By Aaron Maasho
ADDIS ABABA (Reuters) - Four journalists have died in prison in Eritrea after spending years behind bars, the media watchdog Reporters Without Borders said on Thursday.
Eritrea is routinely labeled by watchdogs as one of the world's worst offenders against human rights, but the Horn of Africa country rejects the allegations and often accuses rights groups of working for foreign intelligence services to undermine its government.
"After several weeks of investigating reports from sources ... and from prison guards who fled the country, Reporters Without Borders has been able to confirm that three more journalists - Dawit Habtemichael, Mattewos Habteab and Wedi Itay - have died in the northeastern prison camp of Eiraeiro," the group said in a statement, adding that all had been held since late 2001.
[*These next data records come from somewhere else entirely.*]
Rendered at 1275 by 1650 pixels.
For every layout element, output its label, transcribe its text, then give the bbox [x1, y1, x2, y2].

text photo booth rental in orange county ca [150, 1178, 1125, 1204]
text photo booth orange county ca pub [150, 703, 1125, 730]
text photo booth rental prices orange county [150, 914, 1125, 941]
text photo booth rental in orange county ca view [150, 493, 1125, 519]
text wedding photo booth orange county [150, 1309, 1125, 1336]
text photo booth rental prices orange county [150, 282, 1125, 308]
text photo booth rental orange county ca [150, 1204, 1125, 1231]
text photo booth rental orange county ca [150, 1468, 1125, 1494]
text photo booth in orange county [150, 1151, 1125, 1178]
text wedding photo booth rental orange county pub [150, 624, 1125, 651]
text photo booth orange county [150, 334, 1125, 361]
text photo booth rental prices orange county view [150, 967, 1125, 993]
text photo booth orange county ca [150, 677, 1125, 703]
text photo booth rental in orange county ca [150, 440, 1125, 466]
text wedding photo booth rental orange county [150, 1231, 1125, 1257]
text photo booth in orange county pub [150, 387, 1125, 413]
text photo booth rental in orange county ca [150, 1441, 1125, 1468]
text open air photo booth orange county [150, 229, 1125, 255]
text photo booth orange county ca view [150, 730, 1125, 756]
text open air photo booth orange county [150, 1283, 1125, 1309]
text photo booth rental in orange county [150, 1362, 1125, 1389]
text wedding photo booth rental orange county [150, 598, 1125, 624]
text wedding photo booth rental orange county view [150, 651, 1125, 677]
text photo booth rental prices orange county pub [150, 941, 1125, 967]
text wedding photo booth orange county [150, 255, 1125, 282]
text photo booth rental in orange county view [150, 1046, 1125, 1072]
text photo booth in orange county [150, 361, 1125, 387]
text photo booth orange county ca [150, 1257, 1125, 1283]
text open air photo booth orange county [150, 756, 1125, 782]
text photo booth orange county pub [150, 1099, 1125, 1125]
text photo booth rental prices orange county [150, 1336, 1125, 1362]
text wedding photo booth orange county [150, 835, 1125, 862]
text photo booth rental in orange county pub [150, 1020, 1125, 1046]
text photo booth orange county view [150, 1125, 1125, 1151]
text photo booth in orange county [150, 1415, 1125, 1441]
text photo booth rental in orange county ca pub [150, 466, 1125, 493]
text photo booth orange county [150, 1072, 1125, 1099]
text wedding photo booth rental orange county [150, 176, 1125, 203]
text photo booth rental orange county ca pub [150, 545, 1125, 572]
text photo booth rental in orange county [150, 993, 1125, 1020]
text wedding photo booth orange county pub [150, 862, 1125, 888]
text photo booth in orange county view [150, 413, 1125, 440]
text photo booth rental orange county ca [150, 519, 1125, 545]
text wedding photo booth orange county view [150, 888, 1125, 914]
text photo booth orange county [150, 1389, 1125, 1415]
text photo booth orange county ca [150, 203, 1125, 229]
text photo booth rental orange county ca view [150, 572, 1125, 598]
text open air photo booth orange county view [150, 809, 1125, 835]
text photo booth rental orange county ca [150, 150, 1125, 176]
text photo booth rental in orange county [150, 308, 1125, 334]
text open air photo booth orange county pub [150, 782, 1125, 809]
"Another journalist arrested in February 2009, whose identity has not been established with certainty, has also reportedly died in detention - in his case, in Abi Abeito military prison, near the capital, Asmara."
The group's assertions could not be independently verified.
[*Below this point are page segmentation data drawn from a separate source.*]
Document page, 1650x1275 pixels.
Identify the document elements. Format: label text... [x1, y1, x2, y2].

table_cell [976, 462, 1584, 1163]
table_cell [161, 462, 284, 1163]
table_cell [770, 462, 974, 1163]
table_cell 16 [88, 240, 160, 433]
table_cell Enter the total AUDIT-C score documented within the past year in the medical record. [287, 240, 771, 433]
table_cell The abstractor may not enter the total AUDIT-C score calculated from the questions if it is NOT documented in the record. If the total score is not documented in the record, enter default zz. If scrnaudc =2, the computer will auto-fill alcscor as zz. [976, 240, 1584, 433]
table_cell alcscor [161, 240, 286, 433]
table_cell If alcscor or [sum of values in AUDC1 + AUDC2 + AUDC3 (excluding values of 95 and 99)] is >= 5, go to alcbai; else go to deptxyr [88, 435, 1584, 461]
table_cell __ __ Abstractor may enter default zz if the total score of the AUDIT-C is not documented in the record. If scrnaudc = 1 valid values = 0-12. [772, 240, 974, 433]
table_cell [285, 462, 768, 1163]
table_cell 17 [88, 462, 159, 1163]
Lacking independent media and often accused of harassing journalists, Eritrea is consistently ranked among the world's top violators of press freedom.
The European Parliament urged the government last year to release another journalist, Swedish-Eritrean Davit Isaak, and all 11 former Eritrean officials who have been held incommunicado since a government crackdown in 2001.
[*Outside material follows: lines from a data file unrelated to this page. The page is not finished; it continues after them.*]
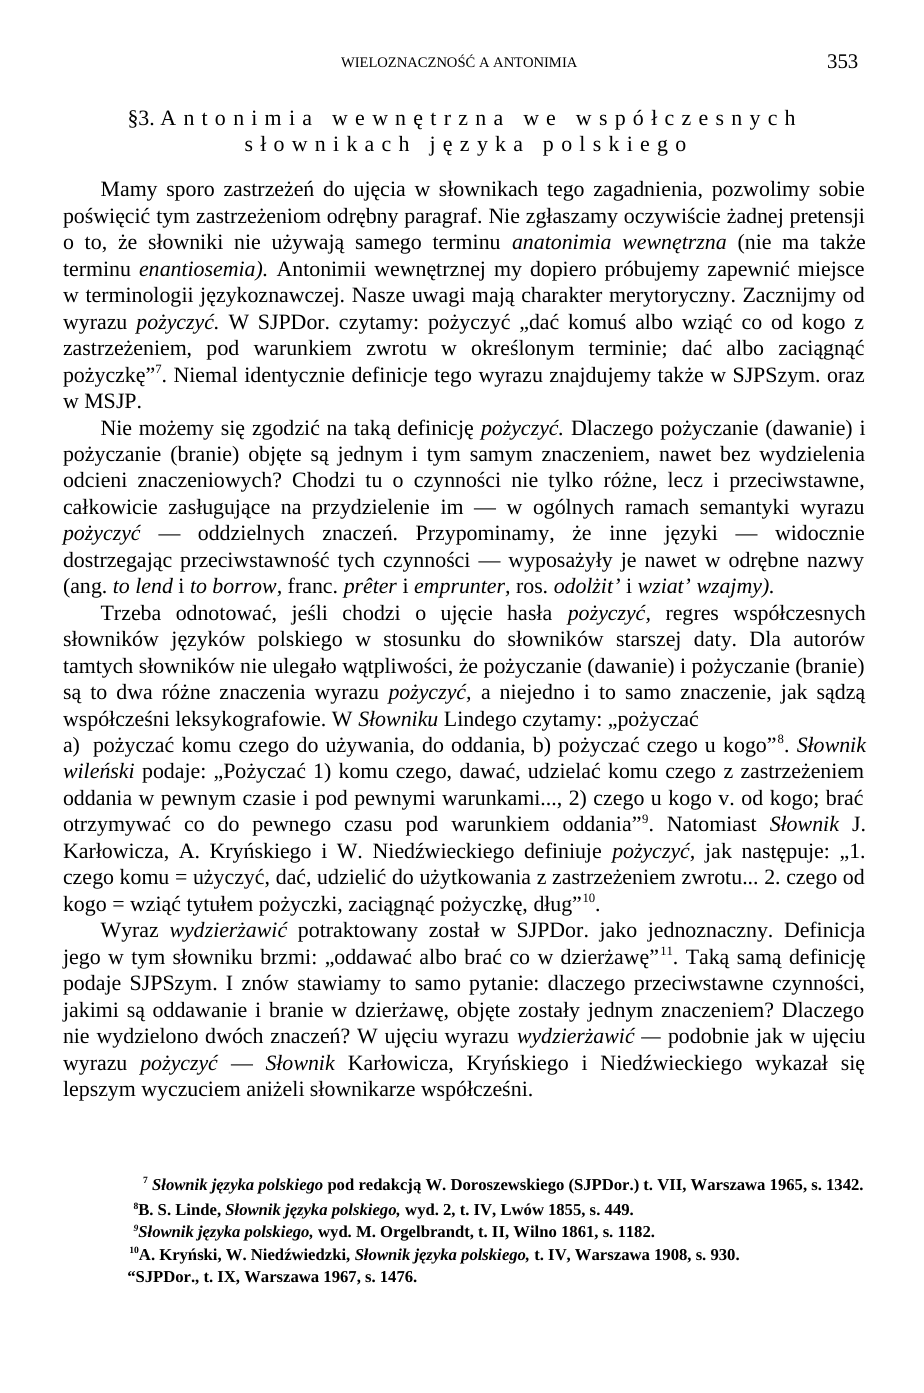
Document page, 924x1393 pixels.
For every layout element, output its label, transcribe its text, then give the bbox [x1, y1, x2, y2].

text Trzeba odnotować, jeśli chodzi o ujęcie hasła pożyczyć, regres współczesnych słowników języków polskiego w stosunku do słowników starszej daty. Dla autorów tamtych słowników nie ulegało wątpliwości, że pożyczanie (dawanie) i pożyczanie (branie) są to dwa różne znaczenia wyrazu pożyczyć, a niejedno i to samo znaczenie, jak sądzą współcześni leksykografowie. W Słowniku Lindego czytamy: „pożyczać [63, 599, 866, 731]
text 7 Słownik języka polskiego pod redakcją W. Doroszewskiego (SJPDor.) t. VII, Warszawa 1965, s. 1342. [94, 1173, 864, 1194]
text 8B. S. Linde, Słownik języka polskiego, wyd. 2, t. IV, Lwów 1855, s. 449. [133, 1198, 864, 1220]
text WIELOZNACZNOŚĆ A ANTONIMIA [341, 56, 578, 70]
text 10A. Kryński, W. Niedźwiedzki, Słownik języka polskiego, t. IV, Warszawa 1908, s. 930. [129, 1243, 864, 1264]
text Nie możemy się zgodzić na taką definicję pożyczyć. Dlaczego pożyczanie (dawanie) i pożyczanie (branie) objęte są jednym i tym samym znaczeniem, nawet bez wydzielenia odcieni znaczeniowych? Chodzi tu o czynności nie tylko różne, lecz i przeciwstawne, całkowicie zasługujące na przydzielenie im — w ogólnych ramach semantyki wyrazu pożyczyć — oddzielnych znaczeń. Przypominamy, że inne języki — widocznie dostrzegając przeciwstawność tych czynności — wyposażyły je nawet w odrębne nazwy (ang. to lend i to borrow, franc. prêter i emprunter, ros. odolżit’ i wziat’ wzajmy). [63, 414, 866, 599]
text “SJPDor., t. IX, Warszawa 1967, s. 1476. [127, 1265, 864, 1287]
text §3. Antonimia wewnętrzna we współczesnych słownikach języka polskiego [65, 104, 866, 157]
text 9Słownik języka polskiego, wyd. M. Orgelbrandt, t. II, Wilno 1861, s. 1182. [133, 1220, 864, 1242]
text Mamy sporo zastrzeżeń do ujęcia w słownikach tego zagadnienia, pozwolimy sobie poświęcić tym zastrzeżeniom odrębny paragraf. Nie zgłaszamy oczywiście żadnej pretensji o to, że słowniki nie używają samego terminu anatonimia wewnętrzna (nie ma także terminu enantiosemia). Antonimii wewnętrznej my dopiero próbujemy zapewnić miejsce w terminologii językoznawczej. Nasze uwagi mają charakter merytoryczny. Zacznijmy od wyrazu pożyczyć. W SJPDor. czytamy: pożyczyć „dać komuś albo wziąć co od kogo z zastrzeżeniem, pod warunkiem zwrotu w określonym terminie; dać albo zaciągnąć pożyczkę”7. Niemal identycznie definicje tego wyrazu znajdujemy także w SJPSzym. oraz w MSJP. [63, 176, 866, 414]
text 353 [827, 52, 858, 73]
text Wyraz wydzierżawić potraktowany został w SJPDor. jako jednoznaczny. Definicja jego w tym słowniku brzmi: „oddawać albo brać co w dzierżawę”11. Taką samą definicję podaje SJPSzym. I znów stawiamy to samo pytanie: dlaczego przeciwstawne czynności, jakimi są oddawanie i branie w dzierżawę, objęte zostały jednym znaczeniem? Dlaczego nie wydzielono dwóch znaczeń? W ujęciu wyrazu wydzierżawić — podobnie jak w ujęciu wyrazu pożyczyć — Słownik Karłowicza, Kryńskiego i Niedźwieckiego wykazał się lepszym wyczuciem aniżeli słownikarze współcześni. [63, 917, 866, 1102]
list pożyczać komu czego do używania, do oddania, b) pożyczać czego u kogo”8. Słownik wileński podaje: „Pożyczać 1) komu czego, dawać, udzielać komu czego z zastrzeżeniem oddania w pewnym czasie i pod pewnymi warunkami..., 2) czego u kogo v. od kogo; brać otrzymywać co do pewnego czasu pod warunkiem oddania”9. Natomiast Słownik J. Karłowicza, A. Kryńskiego i W. Niedźwieckiego definiuje pożyczyć, jak następuje: „1. czego komu = użyczyć, dać, udzielić do użytkowania z zastrzeżeniem zwrotu... 2. czego od kogo = wziąć tytułem pożyczki, zaciągnąć pożyczkę, dług”10. [63, 731, 866, 917]
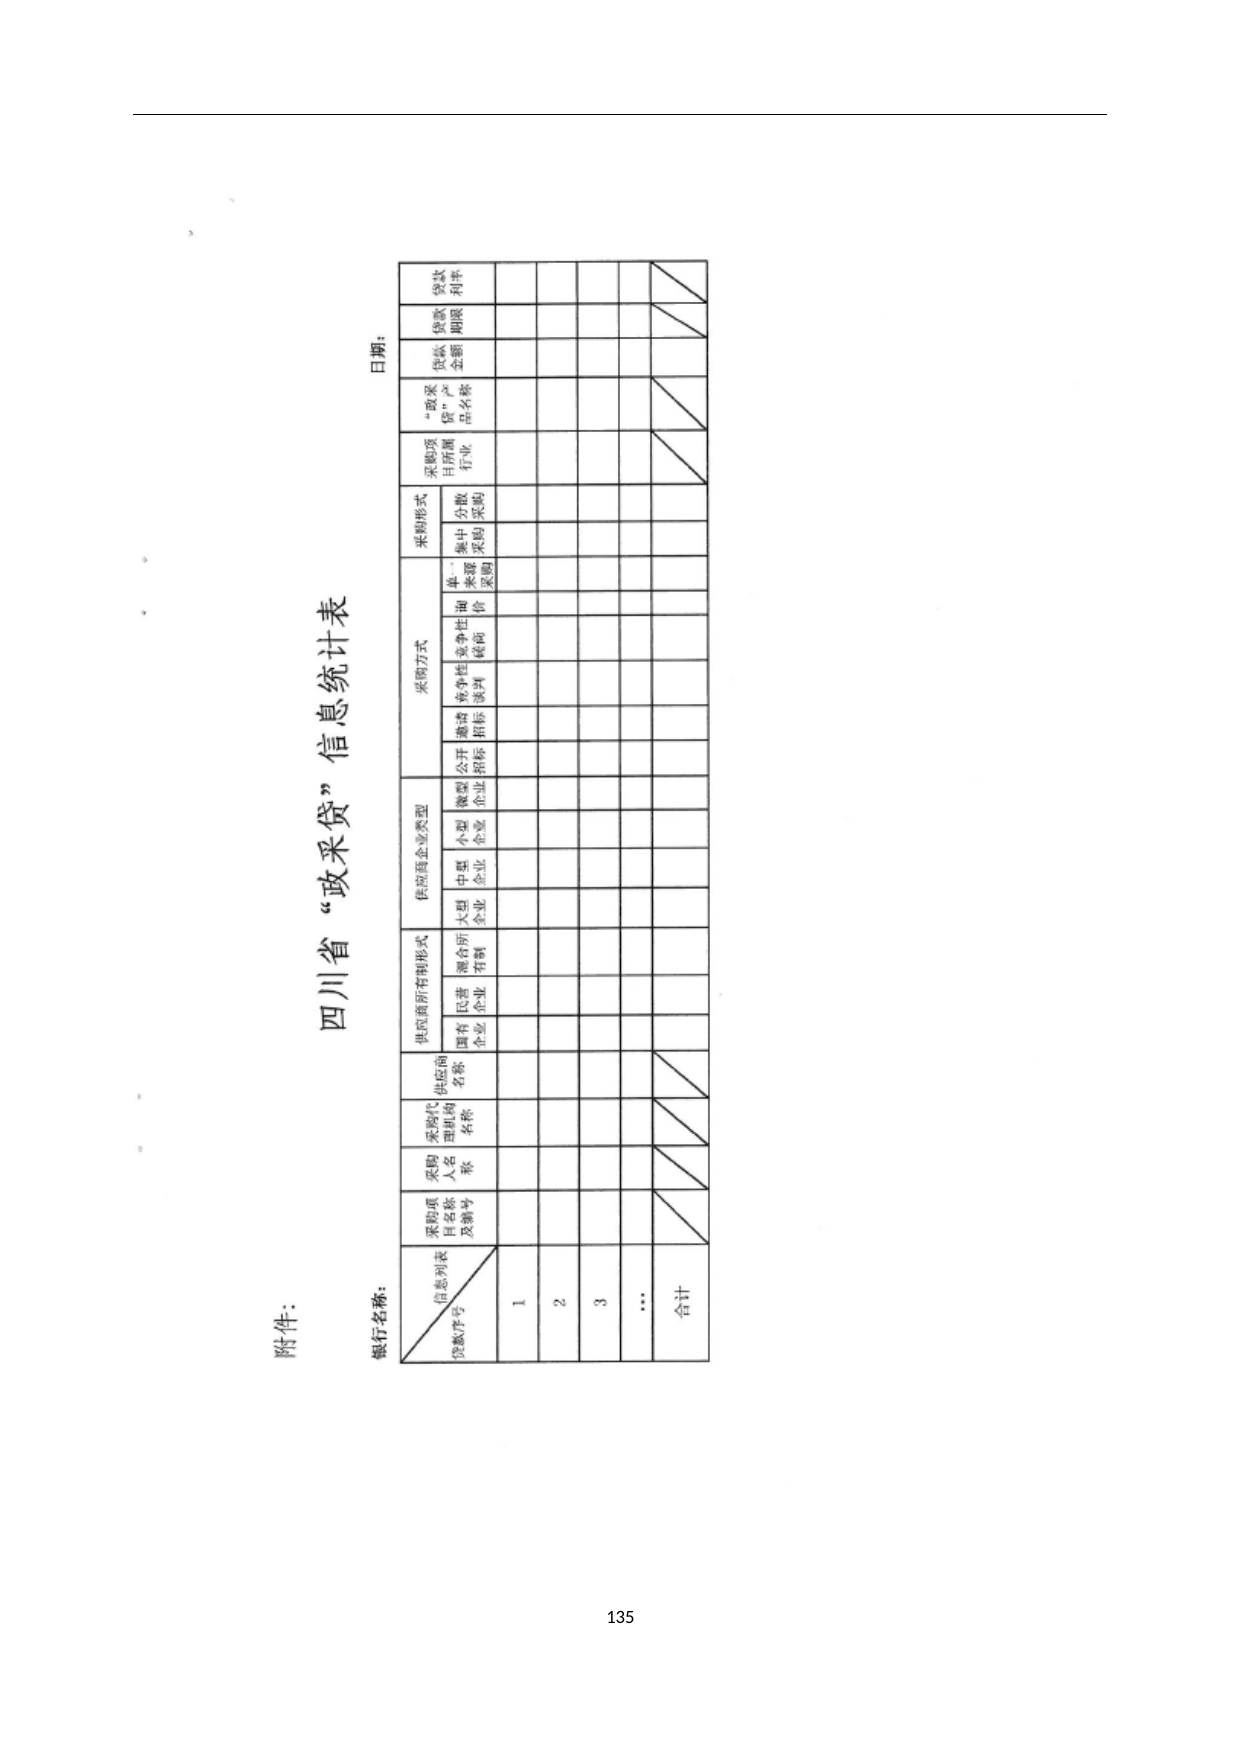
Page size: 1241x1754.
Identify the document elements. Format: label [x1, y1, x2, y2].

picture [132, 138, 1108, 1498]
The officials were part of a group of 15 who criticized President Isaias Afewerki and asked for reform after Eritrea's 1998-2000 war with Ethiopia.
Those detained, and accused of conspiring with Ethiopia to topple Isaias, were Vice President Mahmoud Sherifo, Foreign Minister Haile Woldetensae, military chief-of-staff Ogbe Abraha and eight central committee members.
Mahmoud, Ogbe and four other former central committee members have died from illness and heat exhaustion, according to a guard who had worked at the Embatkala and Eiraeiro camps where the detainees were being held before fleeing to Ethiopia in 2010. The temperature in the camps can reach 50 Celsius (122 Fahrenheit).
Eritrea has said nothing about the detainees' condition or whereabouts. Last year it accused the rights group Amnesty International of plotting to incite an Arab Spring-style popular uprising, a claim the group immediately dismissed.